# PROBLEM DETAILS:
Extract each line of the data below that contains the word "True", reproducing every such line in full.

# MATERIAL PROVIDED:

***

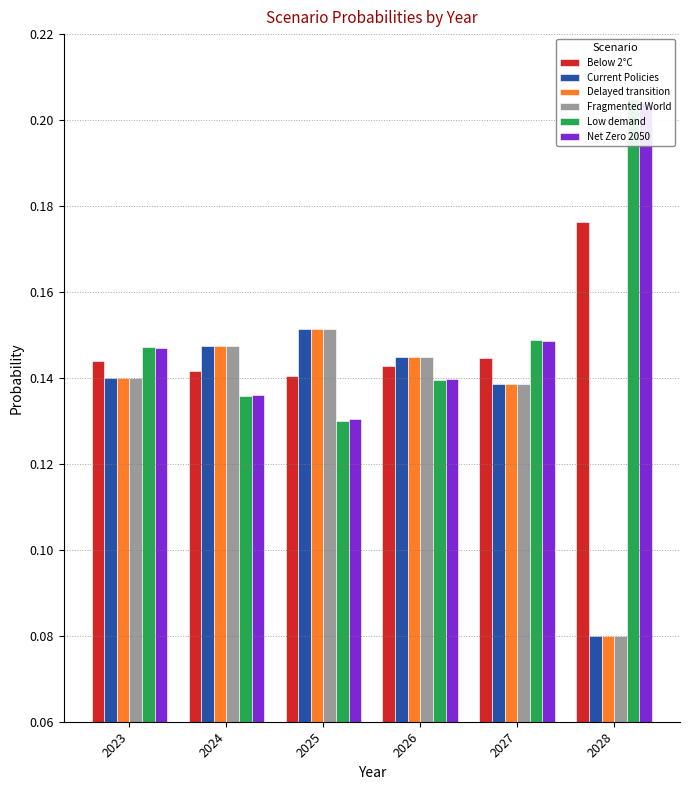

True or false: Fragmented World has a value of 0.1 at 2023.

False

***

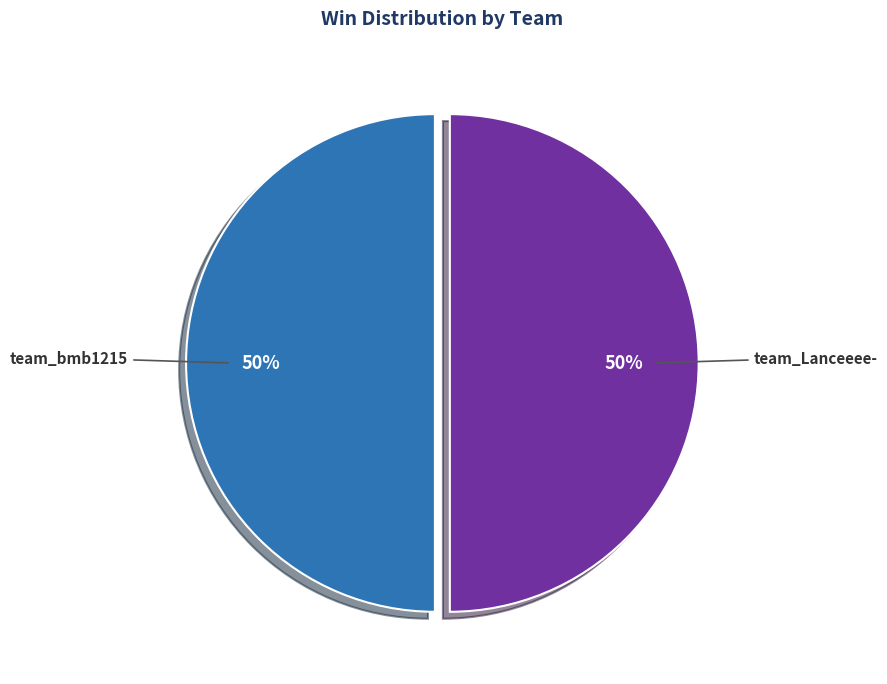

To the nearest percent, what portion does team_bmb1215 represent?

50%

***

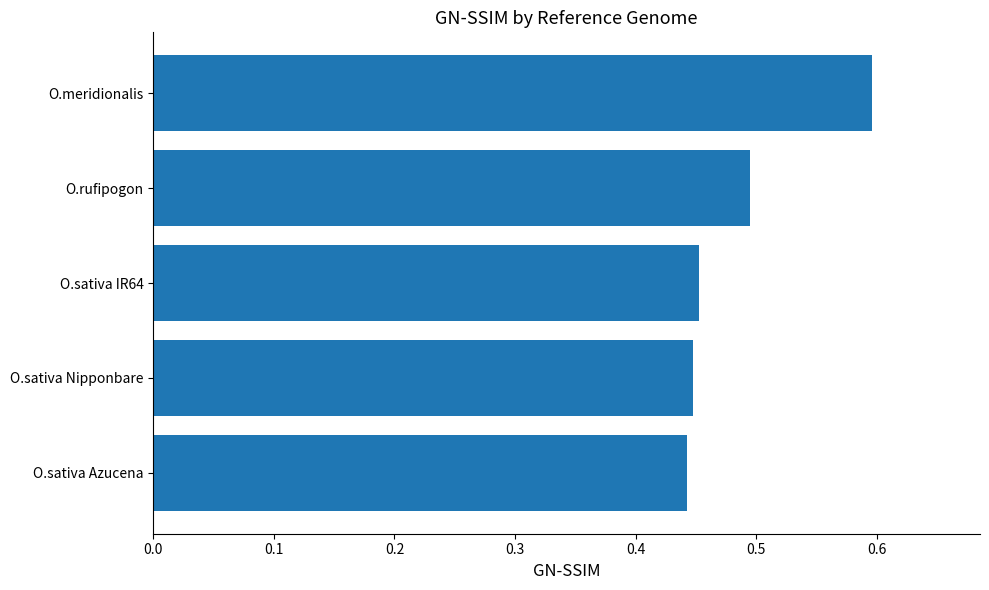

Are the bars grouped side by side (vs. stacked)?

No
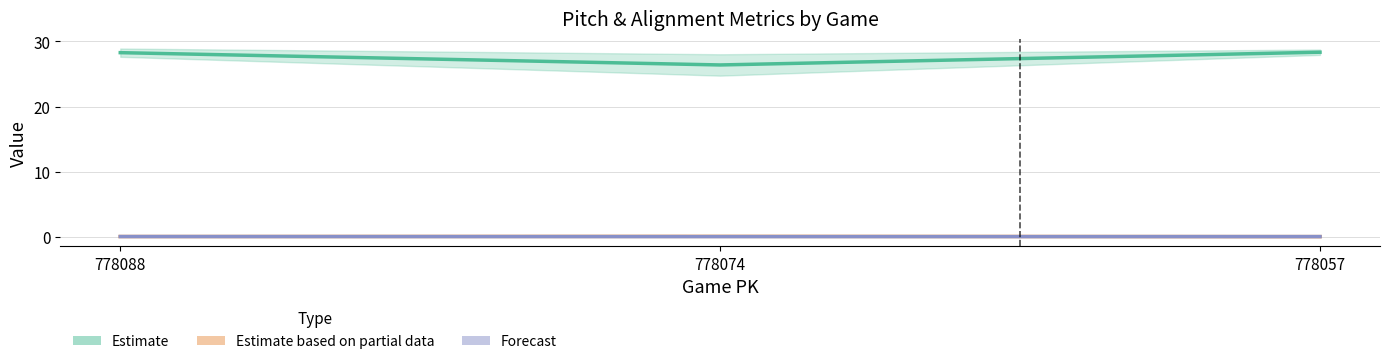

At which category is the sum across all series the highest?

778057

***

# TASK RESPONSE:
True or false: Fragmented World has a value of 0.1 at 2023.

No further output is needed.